• **PROBLEM DESCRIPTION**
For each line below with the word "When", write out a copy.

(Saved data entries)
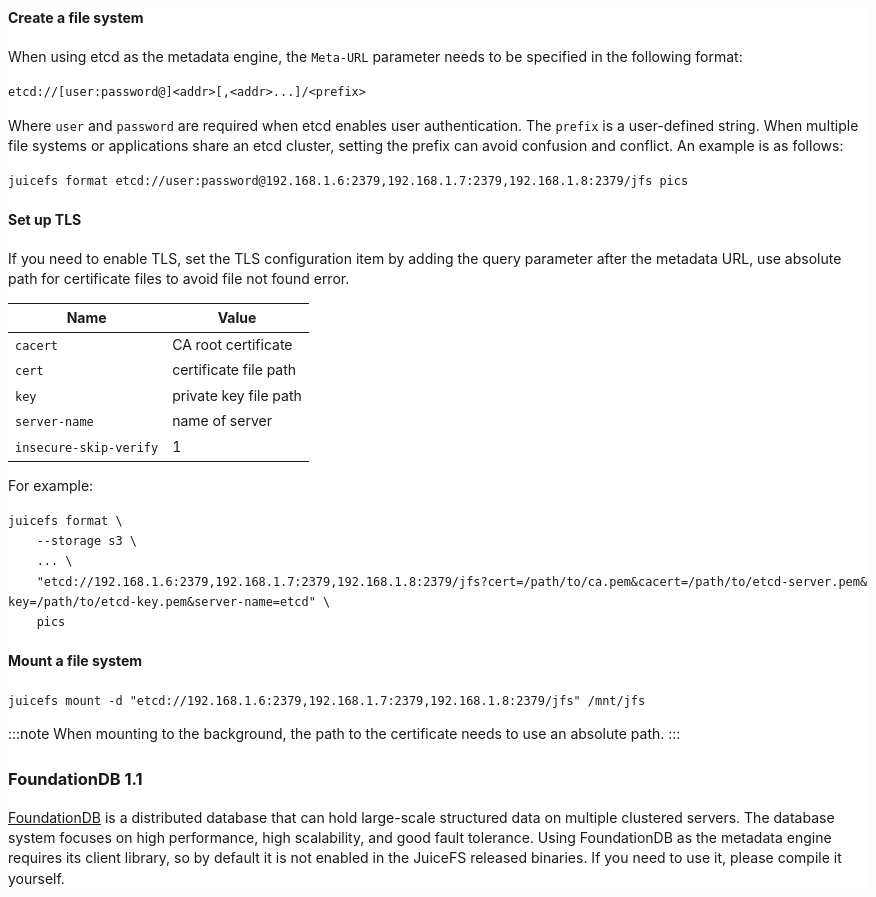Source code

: #### Create a file system

When using etcd as the metadata engine, the `Meta-URL` parameter needs to be specified in the following format:

```
etcd://[user:password@]<addr>[,<addr>...]/<prefix>
```

Where `user` and `password` are required when etcd enables user authentication. The `prefix` is a user-defined string. When multiple file systems or applications share an etcd cluster, setting the prefix can avoid confusion and conflict. An example is as follows:

```shell
juicefs format etcd://user:password@192.168.1.6:2379,192.168.1.7:2379,192.168.1.8:2379/jfs pics
```

#### Set up TLS

If you need to enable TLS, set the TLS configuration item by adding the query parameter after the metadata URL, use absolute path for certificate files to avoid file not found error.

| Name                   | Value                 |
|------------------------|-----------------------|
| `cacert`               | CA root certificate   |
| `cert`                 | certificate file path |
| `key`                  | private key file path |
| `server-name`          | name of server        |
| `insecure-skip-verify` | 1                     |

For example:

```shell
juicefs format \
    --storage s3 \
    ... \
    "etcd://192.168.1.6:2379,192.168.1.7:2379,192.168.1.8:2379/jfs?cert=/path/to/ca.pem&cacert=/path/to/etcd-server.pem&key=/path/to/etcd-key.pem&server-name=etcd" \
    pics
```

#### Mount a file system

```shell
juicefs mount -d "etcd://192.168.1.6:2379,192.168.1.7:2379,192.168.1.8:2379/jfs" /mnt/jfs
```

:::note
When mounting to the background, the path to the certificate needs to use an absolute path.
:::

### FoundationDB <VersionAdd>1.1</VersionAdd>

[FoundationDB](https://www.foundationdb.org) is a distributed database that can hold large-scale structured data on multiple clustered servers. The database system focuses on high performance, high scalability, and good fault tolerance. Using FoundationDB as the metadata engine requires its client library, so by default it is not enabled in the JuiceFS released binaries. If you need to use it, please compile it yourself.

• **REPLY TO THE EXERCISE**
When using etcd as the metadata engine, the `Meta-URL` parameter needs to be specified in the following format:
Where `user` and `password` are required when etcd enables user authentication. The `prefix` is a user-defined string. When multiple file systems or applications share an etcd cluster, setting the prefix can avoid confusion and conflict. An example is as follows:
When mounting to the background, the path to the certificate needs to use an absolute path.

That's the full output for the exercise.